Wick embarked on a European tour in 1912, in an effort to restore his health. He was joined by his wife, Mary Hitchcock Wick; his daughter, Mary Natalie Wick; a cousin, Caroline Bonnell; and Caroline's English aunt, Elizabeth Bonnell. On April 10, 1912, the group boarded RMS Titanic, at Southampton, England. The new luxury liner was bound for New York, with 2,224 passengers and crew aboard.

At 11:40 p.m., on April 14, one of the ship's lookouts rang a bell to signal that an object lay directly in the ship's path. The vessel turned to avoid a collision, but the submerged portion of an iceberg gouged its bulkhead and bilges. In the confusion that followed, Wick was last seen on the deck of the sinking ocean liner, waving to relatives as they were helped into lifeboats. Caroline Bonnell, who boarded one of the first lifeboats dispatched from the ship, told reporters what happened later: "There was a big wave.
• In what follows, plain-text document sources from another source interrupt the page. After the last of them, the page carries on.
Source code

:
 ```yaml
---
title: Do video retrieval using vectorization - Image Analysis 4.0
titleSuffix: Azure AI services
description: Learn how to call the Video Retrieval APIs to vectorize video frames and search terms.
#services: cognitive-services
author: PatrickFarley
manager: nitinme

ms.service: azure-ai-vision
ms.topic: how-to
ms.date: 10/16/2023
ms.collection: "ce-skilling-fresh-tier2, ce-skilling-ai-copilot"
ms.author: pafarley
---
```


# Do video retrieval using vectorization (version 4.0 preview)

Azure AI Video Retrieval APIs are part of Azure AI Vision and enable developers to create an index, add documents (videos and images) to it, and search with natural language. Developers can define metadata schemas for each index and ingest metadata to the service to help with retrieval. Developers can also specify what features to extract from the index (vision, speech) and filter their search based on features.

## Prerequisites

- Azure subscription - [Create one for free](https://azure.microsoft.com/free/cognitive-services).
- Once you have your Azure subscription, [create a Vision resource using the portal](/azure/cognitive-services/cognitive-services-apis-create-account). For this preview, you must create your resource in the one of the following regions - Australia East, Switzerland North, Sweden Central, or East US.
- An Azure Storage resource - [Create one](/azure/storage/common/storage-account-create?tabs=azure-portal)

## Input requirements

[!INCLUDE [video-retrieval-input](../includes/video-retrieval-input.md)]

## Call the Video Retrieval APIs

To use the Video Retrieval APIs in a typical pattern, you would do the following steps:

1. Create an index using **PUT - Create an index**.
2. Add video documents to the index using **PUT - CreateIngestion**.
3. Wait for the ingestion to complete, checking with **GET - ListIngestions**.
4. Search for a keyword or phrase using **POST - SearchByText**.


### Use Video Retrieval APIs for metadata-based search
The sea was calm, otherwise, and I asked a sailor what it was. He said, 'the Titanic has sunk!'" Wick's body was never recovered.

Following official confirmation that George D. Wick was lost at sea, Youngstown's municipal government declared that all local factories, businesses, and schools should observe five minutes of silence at 11 a.m. on April 24, 1912, to honor the industrialist's memory. Meanwhile, the Wick family's pew at the city's First Presbyterian Church was roped off, and flags throughout the community were flown at half mast. A memorial monument was later erected for Wick at Youngstown's Oak Hill Cemetery.

==Legacy==
The steel company Wick helped to organize flourished for many decades. In 1923, Youngstown Sheet and Tube Company purchased plants in the Chicago area whose output represented about one-third of the company's total national production capacity. Following a slump in the 1960s, however, owners attempted to revamp the company's Youngstown operations with profits generated from newer plants in Illinois and Indiana. This strategy was abandoned after Youngstown Sheet and Tube was taken over by New Orleans–based Lykes Industries, which closed Youngstown's steel plants in the 1970s.